La lealtà senza strategia

Dalla Rassegna stampa

Tra i governi occidentali l´italiano è il più sbilanciato verso Mosca, il più comprensivo verso Gheddafi, il più solidale con i dinosauri bielorussi, e nella sua componente leghista, il più ostile ad ogni genere di mussulmano.
Ma contraddicendo quelle vocazioni e proiezioni geopolitiche piuttosto eterodosse, se non già post-occidentali, in questi giorni Roma è stata anche la capitale più sollecita nell´offrire alla missione Nato in Afghanistan i soldati chiesti da Obama. I mille che partiranno per l´Afghanistan sono il doppio dei militari promessi da Londra, che pure sulla «special relationship» con Washington fonda gran parte della propria politica estera. E la rapidità con cui sono stati messi in campo spicca rispetto ai tentennamenti di Berlino e alla momentanea indisponibilità di Parigi, governi certo non sospettabili di inimicizia verso gli Stati Uniti. Chi fermamente crede che nella guerra in Afghanistan si giochi moltissimo, in ogni caso troppo perché l´Alleanza atlantica possa uscirne sconfitta, non può che rallegrarsi. Ma il motivo di soddisfazione si esaurisce qui. E non cancella il fatto che la politica estera di Berlusconi sembra una sommatoria di scelte episodiche dettate dalla convenienza, speriamo nazionale e non privata, piuttosto che l´attuazione di una strategia coerente. Dunque prendiamo atto che il business con la Libia marcia come mai prima d´ora, che l´alleanza strategica tra Eni e la russa Gazprom promette alla compagnia italiana una primazia in Europa certo importante, che saremo la prima economia sviluppata ad entrare nel mercato bielorusso. Ma chiediamoci anche se la nostra posizione nelle gerarchie occidentali non ne risenta al punto da obbligarci ad accollarci in Afghanistan oneri e rischi maggiori di chi, per contare o essere giudicato affidabile, non ha bisogno di fornire altrettante attestazioni di lealtà. Beninteso, gli affari non sono affatto un aspetto secondario, soprattutto quando interessano materie prime strategiche come gli idrocarburi.
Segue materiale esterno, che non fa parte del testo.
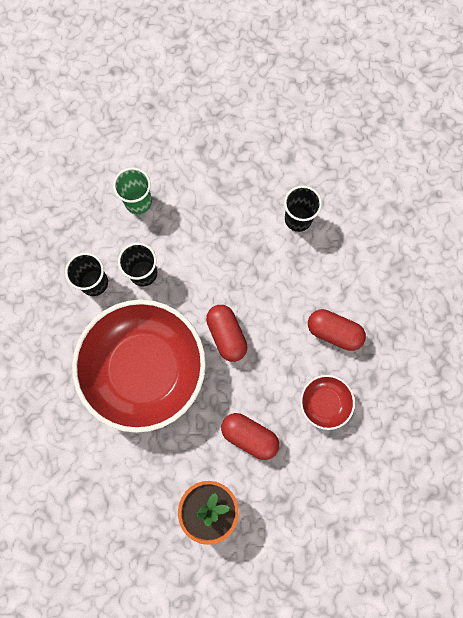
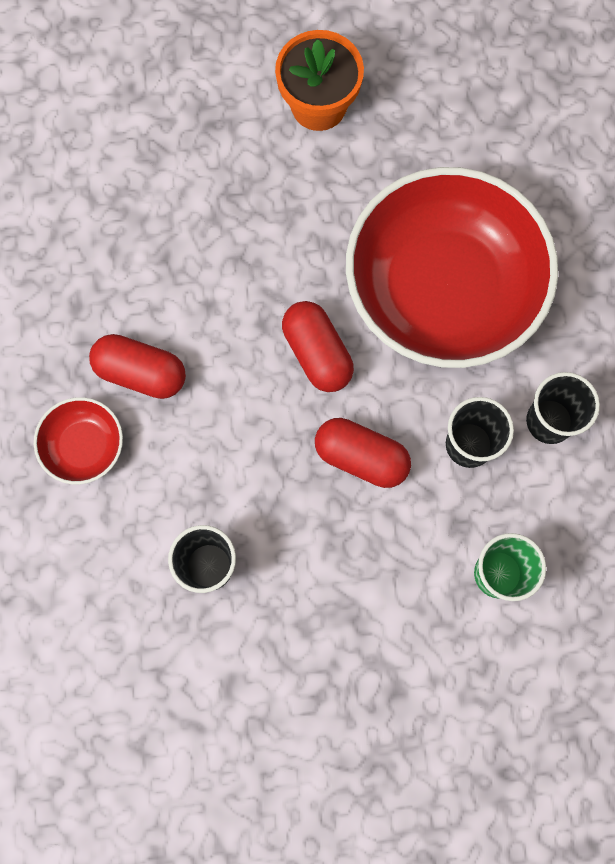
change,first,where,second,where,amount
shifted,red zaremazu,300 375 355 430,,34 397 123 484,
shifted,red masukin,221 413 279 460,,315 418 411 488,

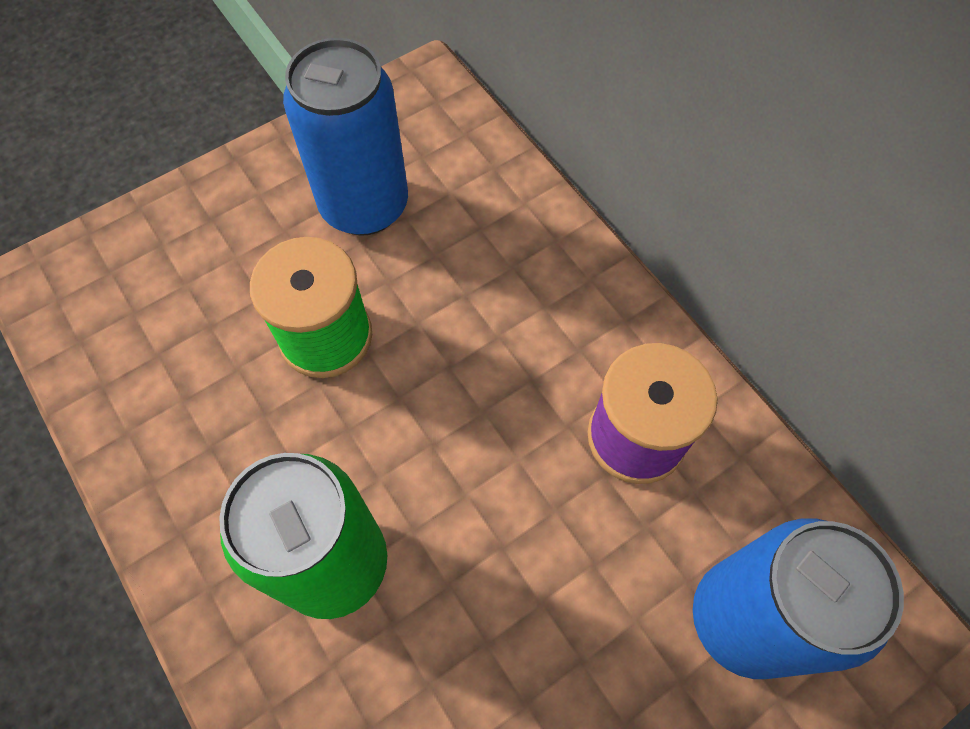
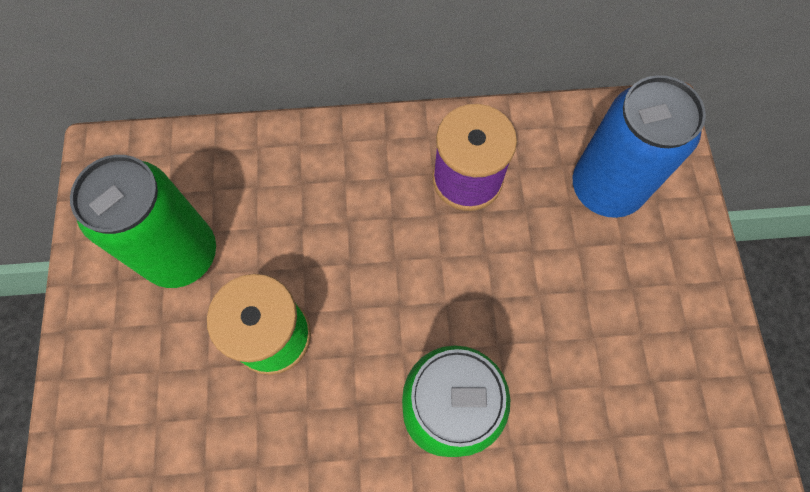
change,first,where,second,where,amount
repainted,blue tekofadi,283 38 408 236,green tekofadi,70 155 216 288,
Ma la politica estera è, appunto, una politica, e cioè qualcosa di più largo e di più complesso di un bilancio societario. Il governo sembra invece seguire una linea diciamo «minimalista» non solo per la formazione di alcuni tra i suoi protagonisti, e sia detto senza offesa, per i loro evidenti limiti intellettuali, ma anche per un´obiettiva difficoltà a trovare la sintesi di culture politiche divergenti.
Per esempio, non vi è nell´Europa maggiore un partito di governo avverso allo spirito europeo e occidentale quanto la Lega, certamente a suo agio sotto i marmorei cieli balcanici o tra quei villini della Carinzia pullulanti di nani in gesso, ma del tutto incongrua a Londra, Parigi o Berlino, capitali dove i Bossi e i Castelli non hanno accesso ai processi decisionali in cui entrano in gioco gli interessi forti della nazione e una storia dotata di senso. La clownerie leghista, questo è vero, non può creare un reale intralcio alla politica estera (anche le ambasciate ormai sono consapevoli che, per dirne una, quell´invocare il ritiro del contingente italiano dall´Afghanistan non va preso sul serio). Ma certamente contribuisce alla timidezza di un governo che sembra procedere per invenzioni, per aggiustamenti, senza una rotta definita.
Tanto da far sospettare, in questa occasione, che Roma sia stata così sollecita nell´esaudire la richiesta americana perché intendeva recuperare la benevolenza di un´amministrazione non entusiasta di Berlusconi. Così abbiamo promesso ad Obama di mandare rinforzi in Afghanistan ma ci siamo dimenticati di chiedere di partecipare all´elaborazione della nuova strategia. Metteremo i soldati: ma saranno altri a decidere.